We recently shared some exciting news that we have welcomed two new interns to the OH development team.

We wanted to find out a little bit about them and Open Health’s Co-founder, Tristan Penman, so we sat down and asked them a few questions about their lives, their backgrounds and their passions. Here are their responses!

Tristan Penman, Open Health Co-founder

Background:

I’ve been passionate about technology pretty much my entire life. Being able to leverage that passion, and have a meaningful impact on peoples’ lives is a blessing.

One interesting thing about you:

Most people would be surprised to learn that I’ve walked the Kokoda Track (spoiler: it’s so much harder than it looks!).

What attracted you to Open Health:

Our aim is to use technology to help people when they’re most vulnerable – when the odds are against them, but it’s crucial that they make lifestyle changes so that they can be there for their loved ones.

How do you think technology can best help the health of individuals, and/or the healthcare system?

The best thing we can do with technology is empower individuals to live healthy lives, outside of the healthcare system, for as long as possible.

Ahnaf Shahriar Abir, Open Health Intern

Background:

I have recently completed my Bachelor of Information Technology from RMIT University and I did this course because of my interest in technology and passion for programming.

One interesting thing about you:

I love to keep myself updated with the new technologies which are why I have always watched all the big technology keynotes, even though sometimes those start at 4 am.

What attracted you to Open Health:

I think, helping people living their lives a little bit longer by changing their lifestyle, is nothing but a noble cause and I wanted to be a part of this.

How do you think technology can best help the health of individuals, and/or the healthcare system?

I think technology could track an individual’s health conditions and if something happens e.g. change in BP, then it can let the person/doctor know about that quickly and the condition can be prevented or controlled.

Francisco Di Persia, Open Health Intern

Background:

I’m a graduated Agricultural Engineer who pivot to start doing what I like, which is coding.
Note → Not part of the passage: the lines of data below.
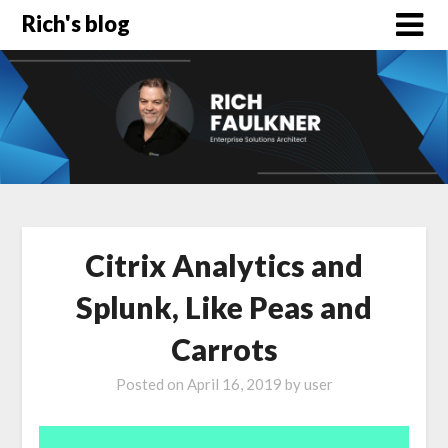
Rich's blog
Citrix Analytics and
Splunk, Like Peas and
Carrots
Posted on
April 16, 2019
by
user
One interesting thing about you:

I’m from Argentina but I’m not keen on soccer!

What attracted you to Open Health:

The possibility of having my first Australian coding experience under a well experienced developer guidance.

How do you think technology can best help the health of individuals, and/or the healthcare system?

Allowing people to interact asynchronously in a controlled environment, where they can ask or sharing information.